Итак, отношение российского учительства к истории педагогики зависит от отношения всего общества к своему прошлому. Анализируя философские, культурологические, социологические работы по этой проблеме, можно прийти к выводу, что на общественное сознание современной России воз действуют три группы факторов: факторы тоталитарного наследия; факторы, меняющие психологию общества в XX веке практически во всех странах (факторы современности как принципиально иной в сравнении с традиционным обществом прошлого эпохи); национальные самобытные факторы глубинных пластов общественного сознания России и воздействий на них культур других обществ, прежде всего, западной культуры. Необходимо попытаться обобщить черты, свойственные коллективному сознанию современного российского общества.
Современные отечественные философы, следуя за своими европейскими коллегами более раннего периода, предполагают разделение всех обществ в истории на предрасположенные к созданию коллективистических и индивидуалистических цивилизаций (Поппер, Ивин). Понятно, что Россия будет отнесена к цивилизациям коллективистическим, что предполагает и большую предрасположенность к тоталитаризму, объясняемому как форма коллективизма для XX века.
Среди свойственных массовому сознанию черт, связываемых с тоталитарным прошлым (в такой трактовке, не только советским, но и прошлым всей российской истории) отмечаются:
- привычка к наличию единой для всего общества цели, беспокойство при отсутствии единой и освященной авторитетом идеи; стремление обрести ее, отождествление своей судьбы с судьбами государства, привычка к «подцензурности» со стороны общества и государства;
- стремление опереться в своих действиях на авторитет традиции, истории, обращение в прошлое, осторожность в отношении нового, не освященного традицией;
- утилитарный подход к культурным и научным достижениям (их значимость не сама по себе, а только в совпадении с коллективным пониманием значимого);
- при поколебленном авторитете идеи быстрый, обвальный отказ от нее и обретение новой, порой основанной на прямо противоположных постулатах, легковерие;
- низкая ценность логических аргументов и высокая -убежденности в своей правоте («правде»), пусть и основанной на непроверенных сведениях.
А общий вывод о чертах посттоталитарного сознания, касающихся восприятия истории, выражается так: «Поскольку коллективизм не отделяет прошлое от настоящего и будущего и истолковывает прошлое как обоснование и оправдание настоящего, с изменением настоящего должно неминуемо меняться и прошлое. Отсюда - постоянное переписывание истории» (Ивин).

ИСХОДНЫЕ ДАННЫЕ ->

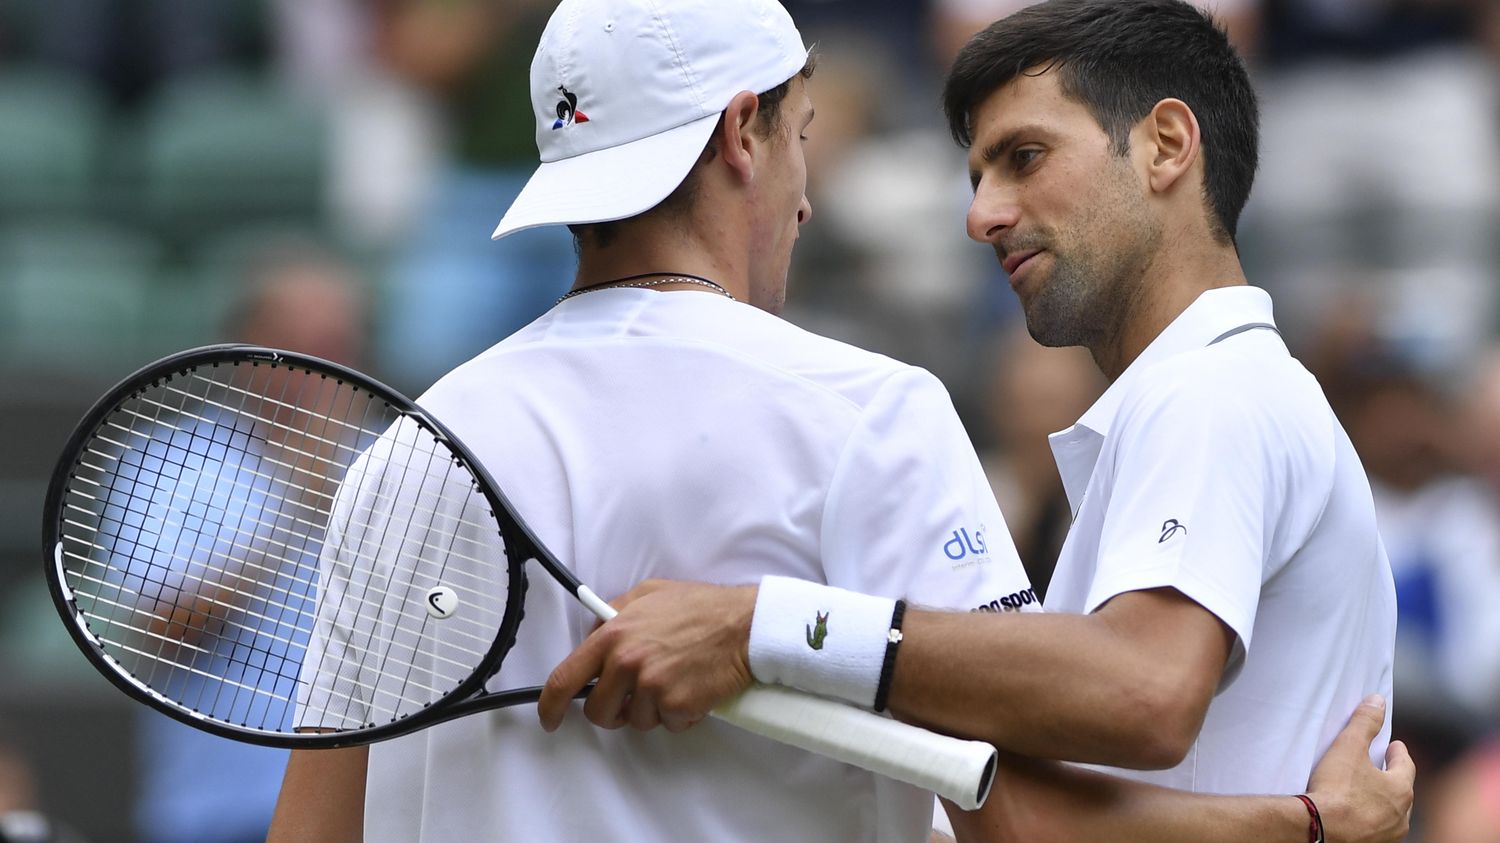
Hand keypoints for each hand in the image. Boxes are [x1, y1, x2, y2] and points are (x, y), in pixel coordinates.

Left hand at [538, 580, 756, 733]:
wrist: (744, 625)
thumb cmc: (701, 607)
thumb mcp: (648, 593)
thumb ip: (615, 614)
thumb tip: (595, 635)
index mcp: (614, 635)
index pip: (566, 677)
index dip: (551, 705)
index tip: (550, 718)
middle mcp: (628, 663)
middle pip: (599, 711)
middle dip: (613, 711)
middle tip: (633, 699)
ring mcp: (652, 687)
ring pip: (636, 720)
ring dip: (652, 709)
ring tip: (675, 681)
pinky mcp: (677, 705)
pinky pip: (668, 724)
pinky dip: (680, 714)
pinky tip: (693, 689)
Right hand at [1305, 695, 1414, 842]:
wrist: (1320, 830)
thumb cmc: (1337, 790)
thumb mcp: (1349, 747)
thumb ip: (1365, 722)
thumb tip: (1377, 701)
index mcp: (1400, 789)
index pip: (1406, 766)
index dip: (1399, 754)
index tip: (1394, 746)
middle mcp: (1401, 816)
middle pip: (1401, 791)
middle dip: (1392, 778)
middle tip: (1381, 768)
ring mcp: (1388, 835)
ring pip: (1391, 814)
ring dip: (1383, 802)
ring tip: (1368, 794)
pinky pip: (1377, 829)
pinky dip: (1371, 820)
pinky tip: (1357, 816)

ТРЕБОВАНИЯ К ЗАДАНИЮ ->
1. Как, согласно тексту об отношении общества к прошлому, современные философы объясняют тоталитаризм?
2. Продолжите, пожалуйста, текст об отношении общества к прошлому с того места, на котором он заканчивается.

ОТВЕТЫ ПО ЗАДАНИЯМ ->
1. Как форму коллективизма для XX века.

2.
Другая группа факторов связана с изменениями социальной психологии, которые человечество претерпевает с начала XX столетия и которые были замечены уже тогда. Прошлое при этом как бы разделялось на традиционное общество (до XX века), которое разрушилось до конца первой мировой войны, и современность, начавшуюся в период 1890-1920 годов и продолжающуюся сегодня. Между этими периодами истории лежит пропасть; они качественно отличны друг от друга, психология людей с началом XX века совершенно изменилась и продолжает меняться. Какие же черты свойственны ей и как они отражаются на восприятии обществом истории? Приведем цитаты из трудов трех известных немецких философов начала, середины и конца нынешнего столетия, которые представляются характерными.
«Мы сегодня постоянно слышим о кризисе исторической науки... речь идет не столько об историческом исследовании ученых, сколько о кризисе исторического мышления людей вообще... историческая наука становится все более безличной, выросла опасность специализации... молодежь приходит в отчаяние при виде той огромной массы, которую ей придется переварить. Варваризация является следствием общих мировых поворотов... сильнее кризис в общих философских основах исторического мышления, в понимании исторических ценностей, это реакция на исследовательское расщепление истории... растущая масса ее материала, противоречивость конструкции породила скептицизм, враждебный великому и героическому в истории... Мировая война и революция стали наглядным обучением страшной силы, мы теряем почву под ногами... кризис исторического мышления в первую очередь ощущает молодежь, более подвластная новым идеям, ибо ей предстоит создать из этого хаоса собственную судьбу.' Кризис заключен в философских аспектах истории, в ее связях с мировоззрением...», — писал накануне прихода к власти в Германии фашизма Э. Трельч.
«В наше время невозможно систематическое историческое изложение... Два предрассудка исчезли одновременно: вера в устойчивость народного характера и вера в постепенный прогресс разума в истории... можно говорить о диспропорциональном развитии рациональных и моральных способностей в обществе фундаментальной демократизации, всеобщей взаимозависимости, «демократии настроения», — писал в середине века К. Манхейм.
«Усиление властных структур и возрастание роли техники в обществе могут быть приемлемыми только в том случае, если наряду с их ростом будет расти также умение человека терпеливо переносить неприятности, неудачи, то есть способность переносить отрицательные последствия собственных поступков и переживать ответные реакции окружающего мира на наши действия»,— это уже цитата, заимствованная у современного философа П. Козловски.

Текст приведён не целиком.